>> Start Extract
Related Resources
MSDN Webcast: Indexing for Performance – Proper Index Maintenance
MSDN Whitepaper: Microsoft SQL Server 2000 Index Defragmentation Best Practices
TechNet It’s ShOwtime Webcast: Index Defragmentation with SQL Server 2005
Technical Questions
Q: In your script, what is "HA Requirements"?
HA = High Availability. This is the requirement that your table stay online and available. Some companies are trying to achieve 99.999% uptime, this is especially challenging when even maintenance operations take a table offline.
Q: If you create extra indexes is there a easy to configure utility that you can run across an application after it has run for a few months to list keys that were never or infrequently used?
Use one of the new DMVs: sys.dm_db_index_usage_stats. To see the complete list of DMV objects, use the following query:
SELECT * FROM sys.system_objects
WHERE [name] LIKE 'dm[_]%'
Q: What is DMV again?
Dynamic Management View. These are new objects which give information about in-memory objects and state information.
Q: What are the parameters and their usage – for sys.dm_db_index_physical_stats?
(DatabaseID, ObjectID, IndexID, PartitionNumber, Mode)
DatabaseID = [ NULL | 'DatabaseID' ]
NULL: returns information for ALL databases, if NULL is used no other options can be supplied. This returns ALL indexes for all objects in all databases. Easy but possibly slow.
DatabaseID: smallint type. Refers to the ID for a specific database. DB_ID() or DB_ID('DatabaseID') can be used. The latter allows you to run this from ANY database as long as you have access. However, 3-part naming must be used.
ObjectID = [ DEFAULT | NULL | 'ObjectID' ]
DEFAULT/NULL: return ALL base data: CL, Heap, LOB for the specified database.
ObjectID: int type. Refers to the ID for a specific object. OBJECT_ID('TableName') can be used. When using OBJECT_ID, you can use 1/2/3-part naming. Be sure to use 3-part when executing outside of database.
IndexID = [ DEFAULT | NULL | 'IndexID' ]
DEFAULT/NULL: All indexes
IndexID: tinyint type. Refers to the ID of a specific index.
PartitionNumber = [ DEFAULT | NULL | # ]
DEFAULT/NULL/0: return ALL partitions
#: returns only the details about specific partition. When a PartitionNumber is specified then an IndexID must also be specified.
Mode = [ DEFAULT | NULL | 'SpecificMode' ]
DEFAULT/NULL/LIMITED: return FAST scan and use only an IS (Intent Shared) Table-level lock. This lock blocks ONLY eXclusive TABLE-level locks and schema changes. Excellent, relatively unobtrusive way to get fragmentation details.
>> End Extract
>> Start Material
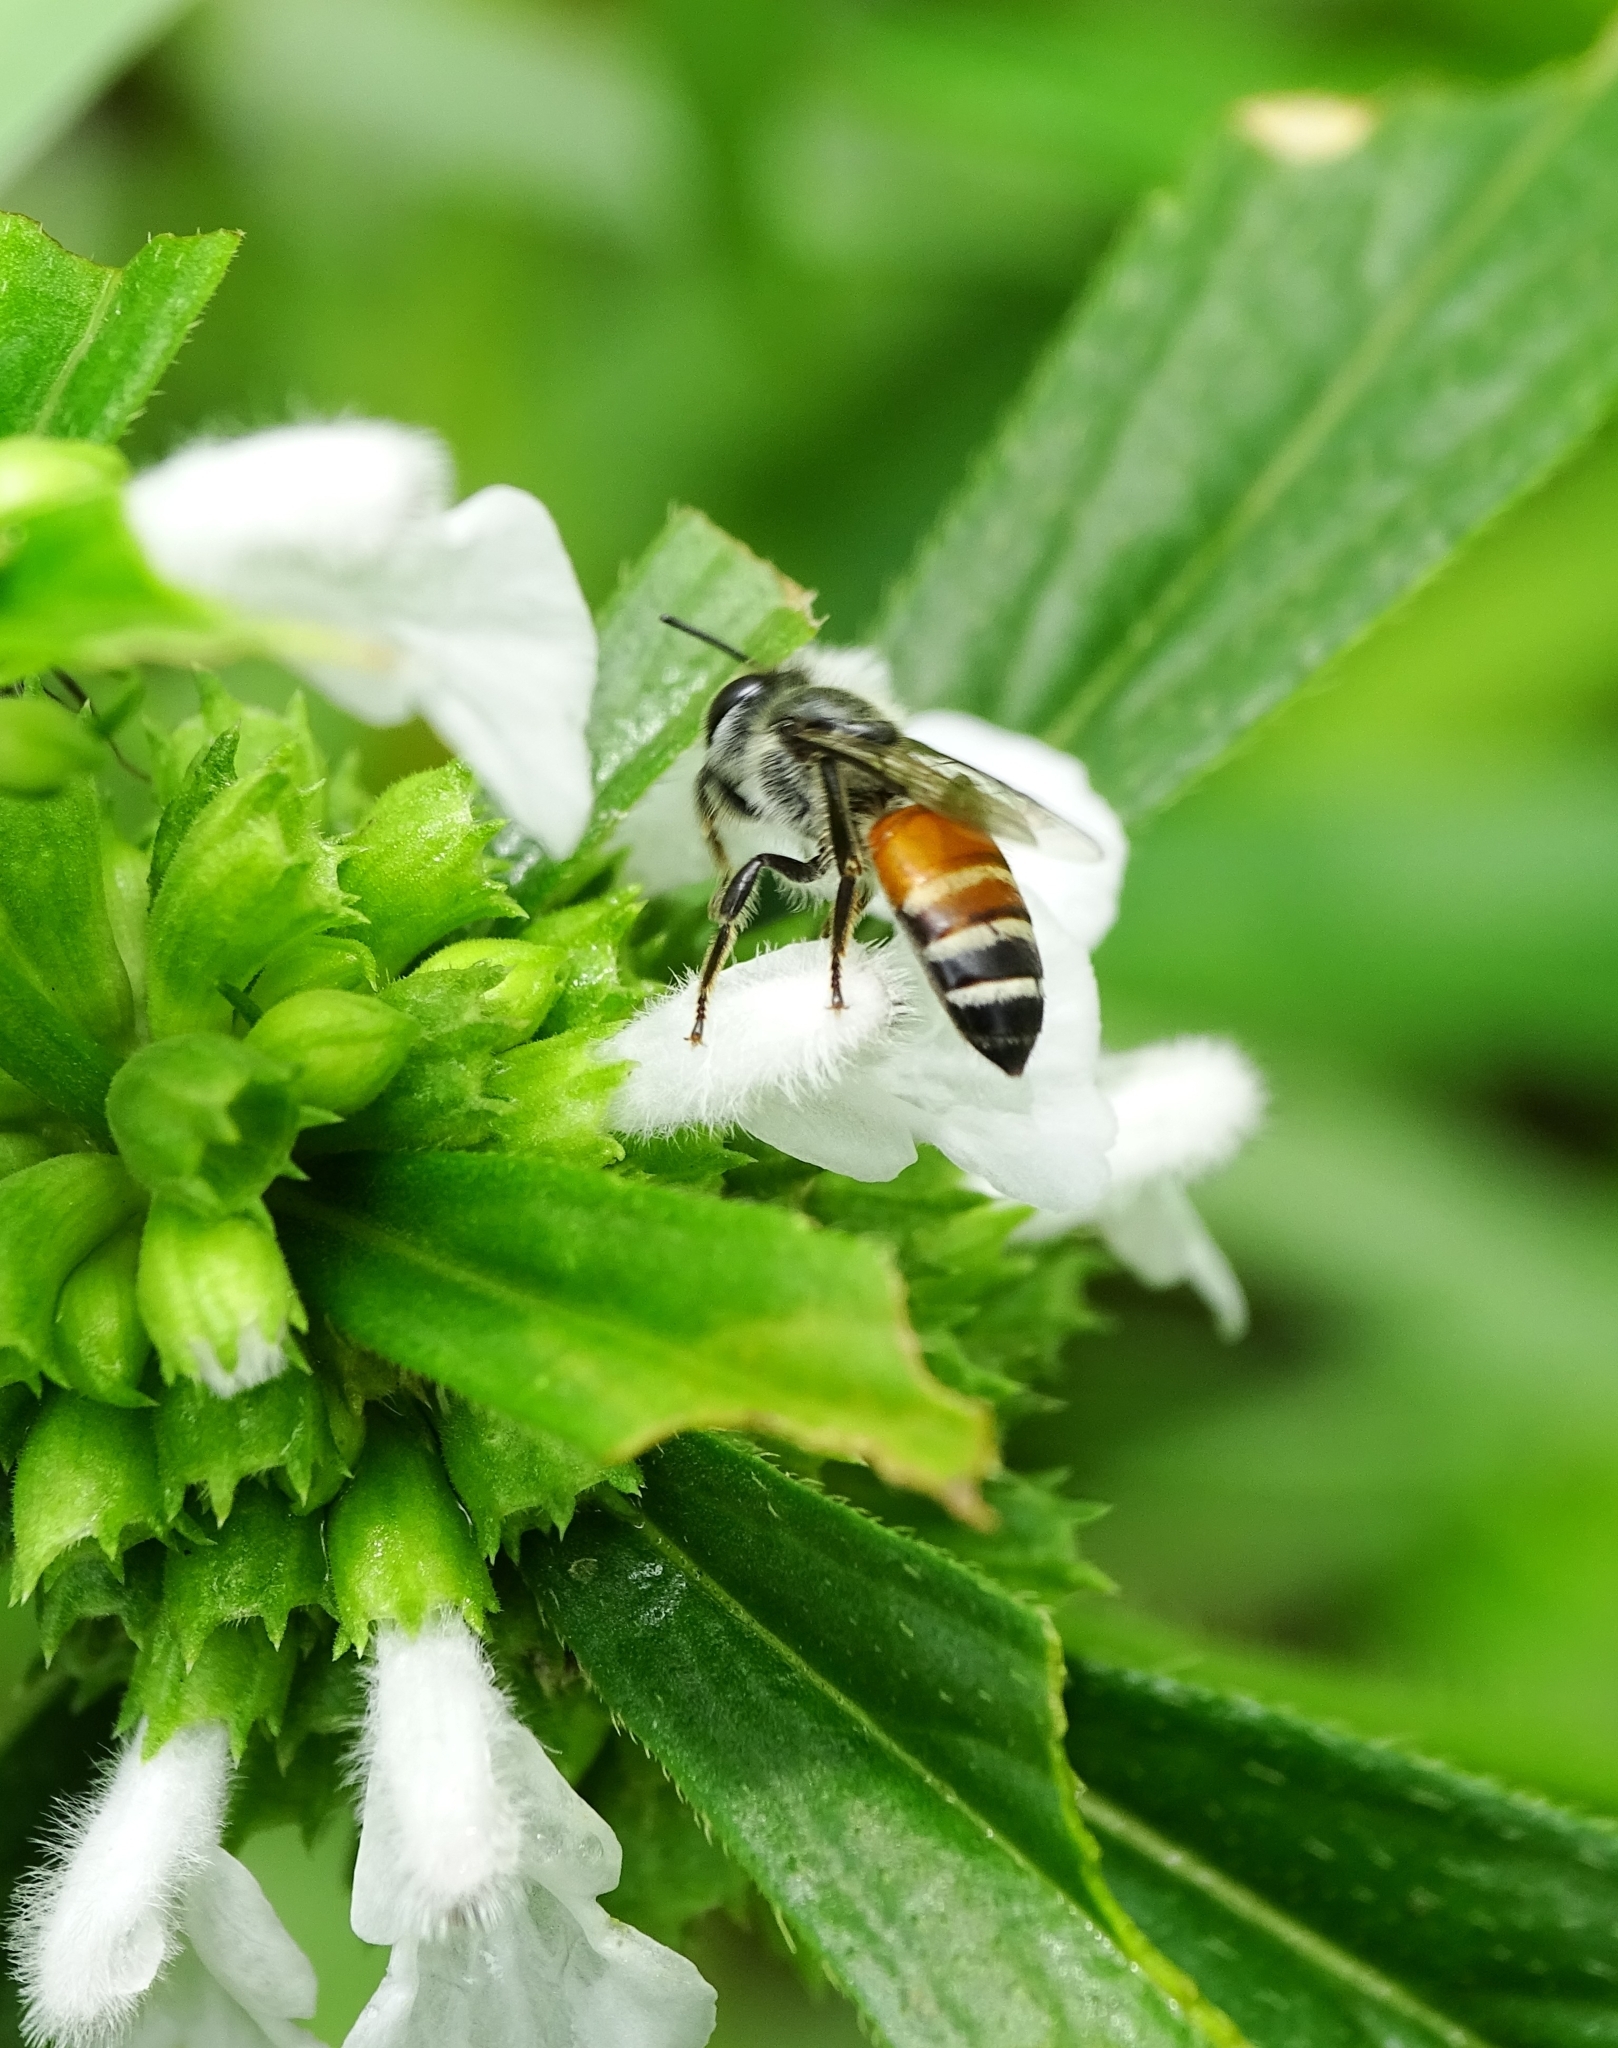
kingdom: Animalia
>> End Material
Requirements:
1 - In the SQL Server index Q&A, what data type is the IndexID parameter?
2 - Reproduce the SQL Server index Q&A from "ObjectID = [ DEFAULT" to "a specific index.".
3 - Write what comes next in the SQL Server index Q&A, picking up after its final line.
This material comes from a separate source.

Results for the exercise:
1 - tinyint

2 -
ObjectID = [ DEFAULT | NULL | 'ObjectID' ]
DEFAULT/NULL: return ALL base data: CL, Heap, LOB for the specified database.
ObjectID: int type. Refers to the ID for a specific object. OBJECT_ID('TableName') can be used. When using OBJECT_ID, you can use 1/2/3-part naming. Be sure to use 3-part when executing outside of database.
IndexID = [ DEFAULT | NULL | 'IndexID' ]
DEFAULT/NULL: All indexes
IndexID: tinyint type. Refers to the ID of a specific index.

3 -
LIMITED: IS Lock. Same as SQL 2000 WITH FAST, only page counts and EXTERNAL fragmentation displayed. Does not detail INTERNAL fragmentation and page density.
SAMPLED: IS Lock. For tables less than 10,000 pages (~80MB), all details are produced. For tables of more than 80MB, two samples are done (1% and 2%) at every nth page. The samples are compared and if close, 2% sampling output returned. If not close, then up to 10% will be sampled.
DETAILED: S Lock. Entire table analyzed for both internal and external fragmentation. Returns one row for each level of the index from the leaf level (level 0) all the way up to the root level. This can help you determine fragmentation in the non-leaf levels but at the expense of holding a shared table level lock.
Q: How often should you run DEFRAG on your SQL server box? Should this be a part a regular schedule? Taking down SQL is their any other consideration?
First, the only thing that’s not available is the table being REBUILT. Defragging an index does not take that table/index offline. So, more than anything, it depends on what you’re trying to achieve. If you want achieve better availability on SQL Server 2000 then you might choose to defrag rather than rebuild – to keep your tables available.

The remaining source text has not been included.